* **THE PROBLEM**: Could you repeat, exactly and with no pictures, only the lines from the start of the records through the line containing "Annotation task. Read"?

Collection entries

——————————

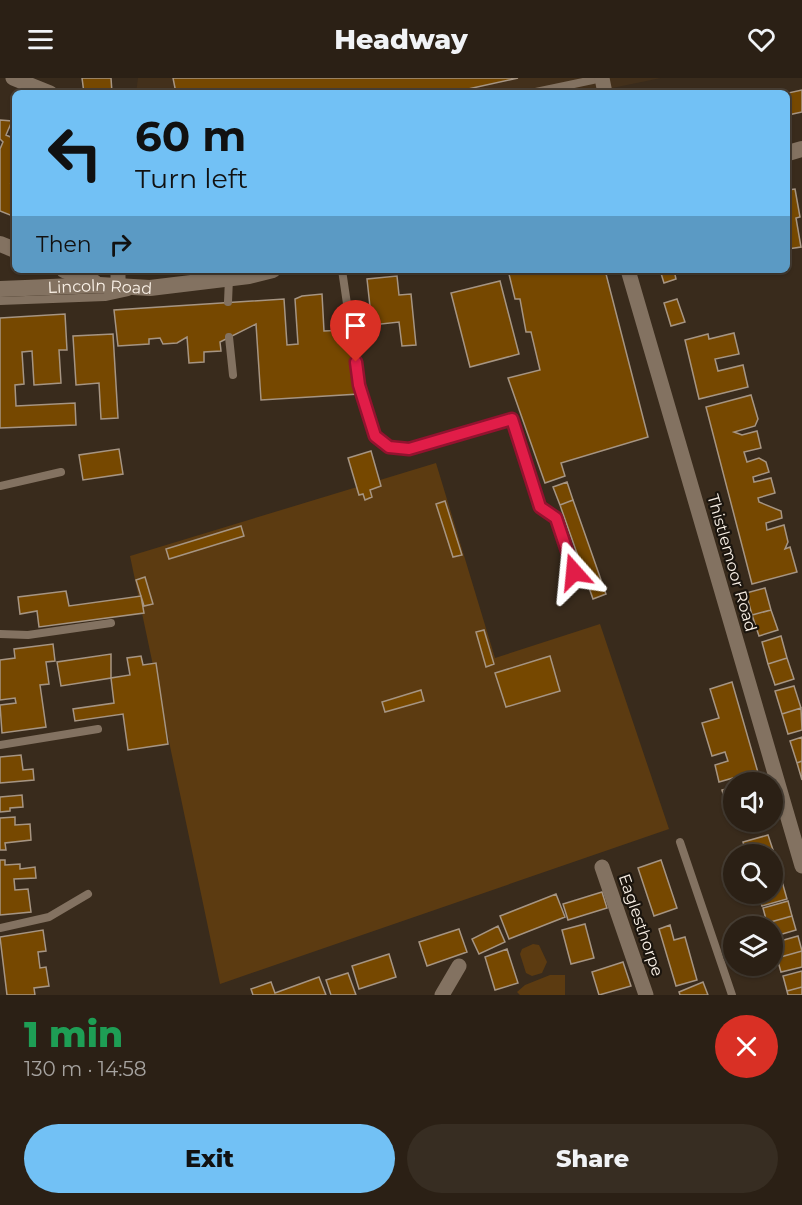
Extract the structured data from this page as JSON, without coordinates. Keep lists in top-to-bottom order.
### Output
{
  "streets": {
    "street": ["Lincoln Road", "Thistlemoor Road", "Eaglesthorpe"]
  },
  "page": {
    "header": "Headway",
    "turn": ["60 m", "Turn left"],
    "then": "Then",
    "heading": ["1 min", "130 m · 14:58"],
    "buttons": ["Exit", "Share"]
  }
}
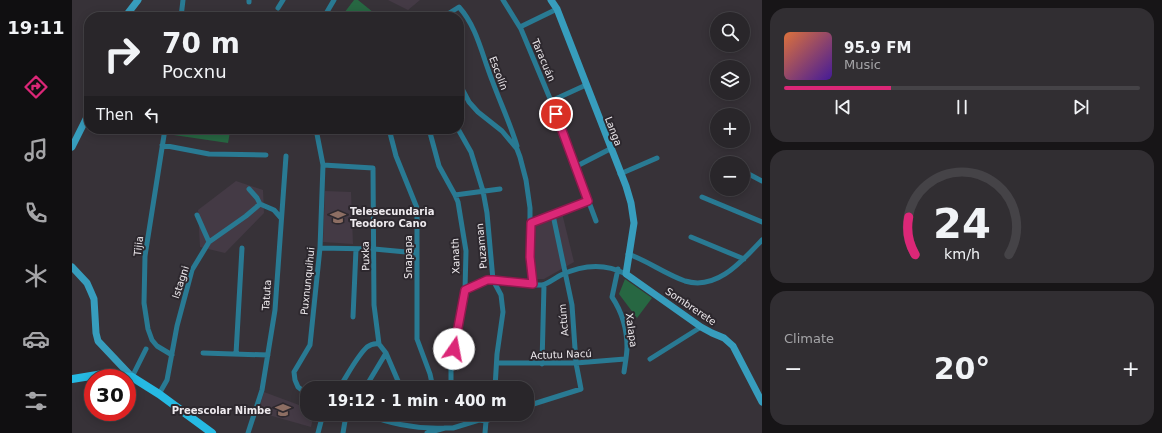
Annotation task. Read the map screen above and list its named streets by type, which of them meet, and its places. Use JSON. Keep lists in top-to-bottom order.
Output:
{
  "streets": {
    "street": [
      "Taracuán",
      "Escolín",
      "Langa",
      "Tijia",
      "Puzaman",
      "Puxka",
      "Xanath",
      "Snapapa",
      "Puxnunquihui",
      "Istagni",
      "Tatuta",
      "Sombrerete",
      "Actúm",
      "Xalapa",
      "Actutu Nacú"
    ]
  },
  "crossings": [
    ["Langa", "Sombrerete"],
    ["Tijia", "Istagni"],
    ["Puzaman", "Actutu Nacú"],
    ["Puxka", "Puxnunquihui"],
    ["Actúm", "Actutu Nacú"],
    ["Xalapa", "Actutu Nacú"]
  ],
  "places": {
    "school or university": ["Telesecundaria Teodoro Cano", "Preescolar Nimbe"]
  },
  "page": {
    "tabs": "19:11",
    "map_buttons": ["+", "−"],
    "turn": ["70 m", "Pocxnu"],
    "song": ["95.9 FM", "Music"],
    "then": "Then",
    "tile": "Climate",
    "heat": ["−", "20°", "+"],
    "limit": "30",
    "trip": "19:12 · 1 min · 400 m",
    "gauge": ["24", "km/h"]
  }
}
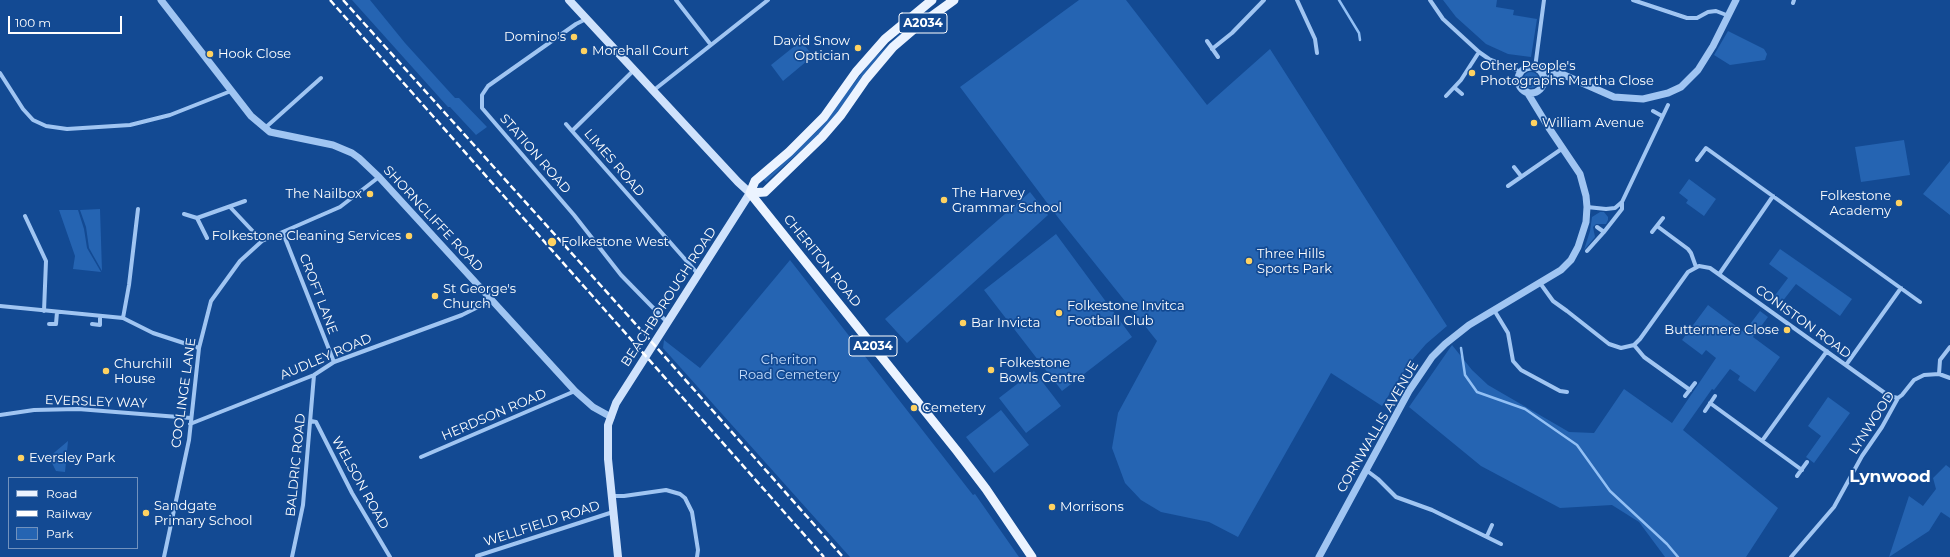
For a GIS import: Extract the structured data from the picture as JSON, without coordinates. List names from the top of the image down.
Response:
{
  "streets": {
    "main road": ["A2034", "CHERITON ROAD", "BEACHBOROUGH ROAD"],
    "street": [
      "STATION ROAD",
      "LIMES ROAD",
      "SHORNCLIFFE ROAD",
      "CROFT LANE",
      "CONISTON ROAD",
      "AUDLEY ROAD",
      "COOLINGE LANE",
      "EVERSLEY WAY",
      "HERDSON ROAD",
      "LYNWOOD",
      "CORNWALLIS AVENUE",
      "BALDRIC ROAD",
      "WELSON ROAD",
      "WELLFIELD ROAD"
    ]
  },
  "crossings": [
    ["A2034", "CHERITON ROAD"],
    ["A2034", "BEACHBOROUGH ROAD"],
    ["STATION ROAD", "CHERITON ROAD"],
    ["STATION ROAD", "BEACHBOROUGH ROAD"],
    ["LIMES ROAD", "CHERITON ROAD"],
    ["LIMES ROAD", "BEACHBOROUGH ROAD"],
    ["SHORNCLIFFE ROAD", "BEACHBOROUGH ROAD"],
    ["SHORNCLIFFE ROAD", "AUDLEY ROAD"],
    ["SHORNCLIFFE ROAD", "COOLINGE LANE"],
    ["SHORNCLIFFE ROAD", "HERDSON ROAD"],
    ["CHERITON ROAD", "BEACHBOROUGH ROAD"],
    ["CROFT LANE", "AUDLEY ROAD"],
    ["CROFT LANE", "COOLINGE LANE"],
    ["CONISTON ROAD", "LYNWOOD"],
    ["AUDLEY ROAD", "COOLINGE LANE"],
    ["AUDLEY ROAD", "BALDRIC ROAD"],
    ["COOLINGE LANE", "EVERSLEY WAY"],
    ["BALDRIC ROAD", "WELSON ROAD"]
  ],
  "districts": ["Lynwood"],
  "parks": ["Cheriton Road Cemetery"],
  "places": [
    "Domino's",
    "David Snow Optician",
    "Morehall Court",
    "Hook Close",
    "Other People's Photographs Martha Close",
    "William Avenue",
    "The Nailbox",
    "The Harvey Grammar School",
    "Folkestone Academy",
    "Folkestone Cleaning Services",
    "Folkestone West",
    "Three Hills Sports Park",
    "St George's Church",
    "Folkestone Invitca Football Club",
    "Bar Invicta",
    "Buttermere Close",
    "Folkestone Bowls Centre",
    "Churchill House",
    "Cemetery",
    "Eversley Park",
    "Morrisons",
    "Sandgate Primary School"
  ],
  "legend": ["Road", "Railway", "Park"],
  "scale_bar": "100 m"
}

——————————

* **TASK ANSWER**:
Extract the structured data from this page as JSON, without coordinates. Keep lists in top-to-bottom order.
### Output
{
  "streets": {
    "street": ["Lincoln Road", "Thistlemoor Road", "Eaglesthorpe"]
  },
  "page": {
    "header": "Headway",
    "turn": ["60 m", "Turn left"],
    "then": "Then",
    "heading": ["1 min", "130 m · 14:58"],
    "buttons": ["Exit", "Share"]
  }
}
Annotation task. Read the map screen above and list its named streets by type, which of them meet, and its places. Use JSON. Keep lists in top-to-bottom order.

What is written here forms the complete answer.